Features
Silent House Founder/CEO Baz Halpin On Turning Fantasy Into Reality
Silent House founder Baz Halpin didn’t always aspire to become one of the most in-demand production designers in the world.
He started out as a classical musician, working part-time setting up chairs and risers for orchestras at the National Concert Hall in his hometown of Dublin, Ireland. After being recruited to go out with Bandit Lites on a Jethro Tull tour in what he calls a “trial by fire,” he left home and never looked back.
Now he operates an all-in-one studio, production house and creative hub, and has designed lighting for shows by Queen + Paul Rodgers, Cher, P!nk, Tina Turner, Katy Perry, Taylor Swift and many more.
POLLSTAR: You describe Silent House as being three distinct businesses in one.

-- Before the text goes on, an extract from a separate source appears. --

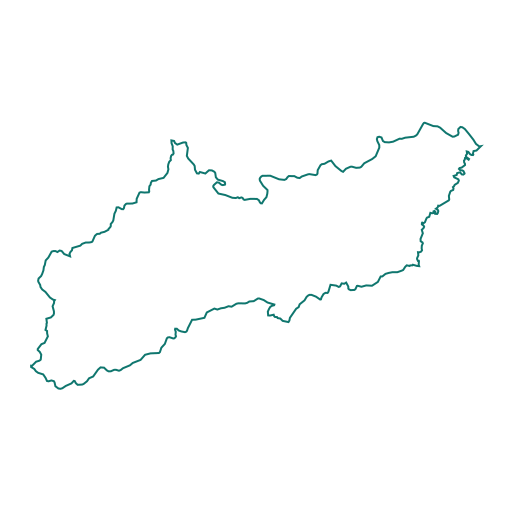 outline of Senqunyane, Mohale's Hoek, Lesotho, rotated 181°
{"feature_id": "5366337B33484632256232", "entity_name": "Senqunyane", "entity_type": "district", "adm_level": 2, "iso_a3": "LSO", "parent_name": "Lesotho", "parent_adm1": "Mohale's Hoek", "projection": "natural_earth1", "projection_center": [28.303, -29.937], "detail": "fine", "context": "isolated", "style": "outline", "palette": "teal", "viewbox_px": 512, "rotation_deg": 181, "n_neighbors": 0, "source": "geoboundaries", "source_scale": "gbopen_adm2", "svg_char_len": 6043}
<svg xmlns="http://www.w3.org/2000/svg" viewBox="0 0 512 512"><g transform="rotate(181 256 256)"><path d="M89.6,392.2L90.5,391.9L91.3,390.8L96.9,380.4L98.3,379.1L100.4,378.0L108.9,376.9L112.3,375.7L114.5,375.8L120.9,372.7L125.0,371.9L129.3,372.1L131.1,373.2L132.6,376.7L134.9,377.4L136.6,376.9L137.2,375.0L136.7,373.0L134.7,369.1L134.6,366.5L138.1,357.8L141.5,355.0L149.4,350.6L152.3,347.0L153.8,346.2L157.4,345.9L161.7,347.0L163.1,346.9L167.6,344.8L170.4,341.7L172.1,342.5L178.2,347.3L182.5,352.7L185.2,351.8L189.1,349.4L191.9,348.9L193.1,347.9L195.8,342.9L196.0,339.4L196.5,338.6L197.8,337.9L203.9,338.8L205.3,338.6L211.6,336.3L213.7,334.7L216.1,335.0L219.0,336.5L224.6,336.5L225.9,335.3L227.1,333.5L228.9,332.6L234.3,333.1L243.1,336.5L250.9,336.3L252.1,335.6L253.2,334.3L253.7,333.1L253.4,331.4L250.1,326.3L245.7,322.2L245.6,321.1L245.8,318.5L246.6,315.0L248.9,312.3L251.0,308.7L252.2,308.8L253.1,309.8L254.1,311.8L256.1,313.1L262.9,313.0L268.3,311.9L269.4,312.3L270.5,313.9L271.7,314.3L273.8,313.5L275.2,314.4L277.2,313.6L280.7,313.8L287.7,316.4L294.7,317.8L299.8,324.0L300.0,325.1L299.3,326.3L296.4,329.0L294.4,328.7L291.8,326.6L290.4,326.3L288.3,326.8L288.1,327.4L288.4,329.2L290.3,330.3L295.5,331.7L297.5,334.0L298.2,338.3L299.1,339.5L301.6,340.8L304.5,340.9L308.1,337.6L313.6,339.0L314.7,337.4L316.5,337.6L318.5,341.2L318.9,344.9L319.8,346.4L325.5,352.3L326.9,354.9L326.0,362.9L327.5,365.7L327.8,368.0L328.4,368.4L330.9,368.2L336.7,366.0L339.0,367.6L339.9,369.6L342.6,370.1L342.4,367.3L341.2,364.3L341.2,361.0L340.5,359.6L340.2,357.1L340.8,356.0L341.8,355.7L342.6,354.6L343.1,352.3L342.8,350.4L344.4,348.7L345.3,346.1L345.6,343.7L345.1,341.2L346.0,337.5L349.8,332.5L354.9,331.2L357.3,329.7L361.3,329.2L362.4,327.3L362.6,325.5L363.8,323.9L364.1,320.4L363.9,318.6L364.3,317.8L368.6,317.5L372.3,317.8L373.6,317.3L376.3,311.1L376.4,307.6L380.5,306.3L386.2,306.1L387.0,305.7L388.4,304.1L388.9,301.5L389.6,300.5L391.0,300.5L394.4,302.3L396.2,302.1L396.9,298.8L398.3,295.8L399.3,289.1L400.0,287.6L401.8,285.4L401.7,283.5L402.1,282.5L404.0,280.3L404.1,279.6L407.9,277.5L411.4,276.6L412.6,275.5L415.2,275.3L415.9,274.8L417.4,273.4L419.8,267.7L420.5,267.1L422.7,266.6L426.5,266.5L430.1,265.1L431.8,263.3L439.7,260.8L440.1,258.5L441.6,256.8L442.5,254.9L441.9,252.4L447.8,254.6L450.3,257.5L451.1,257.8L452.5,258.0L454.6,256.5L456.5,257.4L458.6,257.4L460.4,256.8L463.6,250.8L466.2,247.9L467.0,243.3L467.9,241.4L468.3,237.9L469.5,234.3L470.5,232.2L473.0,229.7L473.4,227.5L473.2,226.5L471.3,223.3L470.9,221.2L469.2,218.8L465.9,216.4L461.3,210.9L458.3,208.9L456.4,208.4L457.1,207.3L457.1,205.5L458.5,202.2L457.1,197.2L457.0,195.1L457.4,193.6L460.0,191.0L464.5,189.6L463.9,185.5L464.3,184.6L464.2,182.7L465.2,178.4L463.6,177.4L463.5,175.0L462.7,172.0L465.9,165.4L469.0,164.1L472.6,159.2L472.6,158.2L470.5,156.3L469.0,153.6L469.4,148.9L469.7,148.3L471.1,147.4L474.0,146.5L478.0,142.3L478.9,142.4L478.9,141.1L475.7,139.2L474.1,137.0L471.8,135.4L466.7,133.9L464.3,130.5L462.8,127.4L461.2,127.1L458.4,128.0L455.9,127.3L455.2,126.1L454.3,122.3L451.3,120.1L449.2,119.8L447.3,120.4L443.9,122.8L438.3,125.4L436.0,128.0L435.1,127.8L433.9,125.7L432.1,124.1L427.7,124.4L426.2,125.0L422.8,127.8L420.8,130.8L416.7,132.7L412.0,139.6L409.5,141.9L406.0,141.7L403.1,139.0L401.4,138.1L399.1,138.2L395.9,139.7L394.1,139.8L391.0,138.9L389.3,139.6L387.0,141.5L380.1,144.5L377.4,146.9L369.6,150.1L365.2,155.3L359.8,156.8L351.4,157.3L350.4,158.2L349.0,162.7L345.6,166.5L343.7,172.1L342.8,173.0L341.1,173.3L337.3,172.1L336.4,172.2L335.2,173.2L334.6,174.4L335.1,175.8L334.9,178.8L335.7,181.0L335.5,181.9L333.9,181.9L332.0,180.2L329.5,179.3L325.7,178.6L325.0,178.8L324.1,179.4L323.5,180.6L322.9,182.6L318.8,191.1L315.2,191.3L306.5,193.3L304.2,198.7L296.7,202.7L293.7,201.8L290.2,203.1L286.5,203.7L282.6,205.3L279.5,204.9L274.8,207.9L272.8,208.4L266.1,208.4L264.0,209.0L261.9,210.4L257.5,210.8L253.4,213.5L252.1,213.6L247.5,212.1L243.7,209.7L236.8,207.8L237.0,207.1L239.4,206.4L240.9,205.3L242.1,203.2L243.2,200.6L242.8,196.8L241.0,196.7L237.3,197.6L236.7,196.0L236.0,195.4L233.9,195.3L233.3,194.3L230.6,193.9L228.2,191.6L222.4,190.5L221.5,192.0L221.0,194.8L214.9,204.0L212.5,205.6L211.5,208.5L206.7,212.5L204.7,216.0L203.3,217.3L201.9,218.1L199.8,218.1L195.3,216.4L191.1,213.6L190.3,213.8L189.8,215.7L187.8,219.2L185.9,220.4L183.8,220.3L183.0,221.5L181.0,228.5L175.3,227.8L172.7,226.5L171.4,227.1L169.9,230.1L167.2,229.8L165.4,231.0L163.2,227.1L163.1,225.0L162.5,224.3L160.8,223.5L157.0,223.8L156.0,224.6L154.6,227.8L153.8,228.0L150.0,227.1L145.3,228.5L139.5,228.3L133.7,232.2L131.0,237.7L129.3,237.8L126.2,240.4L123.0,241.4L119.3,242.2L114.3,242.3L110.0,243.9L108.6,244.6L106.6,247.8L105.1,249.3L102.2,248.7L101.7,249.3L99.4,249.4L99.0,250.0L94.9,248.9L92.7,248.7L93.2,250.2L93.0,253.6L93.1,254.0L94.0,253.9L94.9,255.8L94.9,256.6L93.7,259.5L94.1,262.6L92.8,262.5L91.1,263.2L90.1,264.6L90.5,266.5L90.4,269.2L89.4,271.6L89.8,272.5L91.6,273.6L91.8,275.9L89.6,281.6L90.7,285.1L89.0,286.8L88.4,288.1L88.9,289.2L90.7,290.5L90.7,291.9L90.4,292.3L89.1,291.7L87.7,292.7L86.2,296.6L85.6,297.4L83.5,298.2L82.4,302.2L80.8,301.8L79.2,302.1L79.3,303.7L78.3,304.2L77.3,303.0L77.5,301.3L75.6,301.2L75.0,302.1L74.5,304.1L74.9,305.1L76.9,306.4L75.2,307.7L74.7,309.5L73.4,309.3L64.2,315.0L63.8,315.9L64.2,319.5L62.9,323.6L62.3,324.4L60.0,325.5L59.7,327.1L60.3,328.3L59.2,329.3L58.6,330.6L55.5,332.6L54.5,334.9L55.0,336.2L59.2,338.1L59.8,339.5L56.8,340.5L56.3,342.4L54.3,343.0L53.3,343.1L51.7,341.2L50.2,341.0L49.1,341.8L48.9,342.3L50.1,344.6L51.3,345.2L53.3,345.3L54.6,346.6L54.0,347.5L51.9,348.0L48.6,350.6L48.7,351.9L49.5,353.2L49.7,355.0L49.0,355.9L48.7,357.6L46.9,357.2L45.1,356.0L44.7,356.7L47.7,358.8L47.9,360.2L46.7,361.9L47.1,364.2L45.5,363.8L43.7,361.5L42.4,360.8L40.8,360.7L40.5,361.2L40.9,362.0L40.3,364.7L37.4,365.3L33.1,369.7L34.6,369.4L38.0,371.9L40.7,376.1L45.2,381.7L49.4,386.6L51.9,388.3L53.8,388.6L55.9,386.5L56.1,384.6L55.6,382.7L56.1,380.8L59.8,378.9L61.5,378.7L68.1,382.3L74.1,387.5L76.7,388.8L81.0,389.0L89.6,392.2Z" fill="none" stroke="#0f766e" stroke-width="2"/></g></svg>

Can you explain that?
Baz Halpin: The first division is Silent House Studios, which deals with everything creative – lighting, production and set design, choreography, creative direction, creative producing, video content and anything that goes into the creative side of putting a show together. Silent House Productions is a traditional broadcast production company. We produce mostly variety, but a lot of concert specials and some documentaries. Silent House Events is everything from original shows, like “Awakening” or corporate events or immersive experiences.
Can you describe the initial creative process? Where do your ideas come from?
The initial concept always comes from some sort of inspiration, whether it’s seeing a piece of architecture or art or something in nature that you don’t expect. Or you can be working with an artist that has a very specific concept. Katy Perry, for example, has a very clear sort of art direction. That, in turn, then will influence the lighting and how anything is lit; it all has to be complementary.
How does the inspiration go from idea to execution?
It evolves from an idea to a paint sketch on a piece of glass or pencil sketch on paper, to a computer illustration, to a 3D rendering, to a CAD drawing and then through various stages of approval process with the client. But the idea can come from anywhere. There’s no defined method for how an idea comes about. We’re all creative people, and creative people suddenly have ideas in the middle of the night.
Putting first-time effects into a high-profile show like a Super Bowl halftime must be especially challenging.
The Super Bowl is fraught with restrictions. You have this incredibly finite amount of time to get it on the field and get it off the field. You have a finite amount of rehearsal time on the field. Most artists who do it only get one shot at it, and they want it to be the high point of their career. Katy Perry is incredibly ambitious, and we wanted these 12 minutes to have many different features, moments, vignettes.
We wanted a projection – a huge carpet on the [stadium] floor that has to be rolled out and projection mapped. There’s this giant lion sculpture, and there’s 400 dancers who transition onto a projection map field. There’s the infamous beach scene with Left Shark, and then a guest star with Lenny Kravitz and then Missy Elliott, and then Katy takes off and flies around the stadium. That was an incredibly ambitious 12 minutes, given the restriction of rehearsal time and how much we could physically put on the stage.
Anything can happen in a live environment. Have you had any close calls beyond your total control?
Katy’s Super Bowl show was incredibly tricky with lighting. We had this enormous projection carpet that covered most of the field. You can’t point lights at that if you’re projecting on it, but you’ve got to light the people on it. And then the first two quarters of the Super Bowl, which was in Phoenix that year, were played in record time.
We’re 20 minutes away from taking our places and the sun is still sitting high in the sky. The projection wouldn’t work if the sun was up. My heart sank to my stomach. But the last two minutes of the half took 20 minutes to play. The sun was still kind of up as Katy’s performance started but, right as she stepped onto the projection surface, the sun set, darkness fell and the projection worked. It was an abject miracle.
There’s countless times where we’ve sort of pushed the boundaries of what can be done or what should be done. Fortunately, they usually come off. I can’t think of any that didn’t. We’ve been very lucky.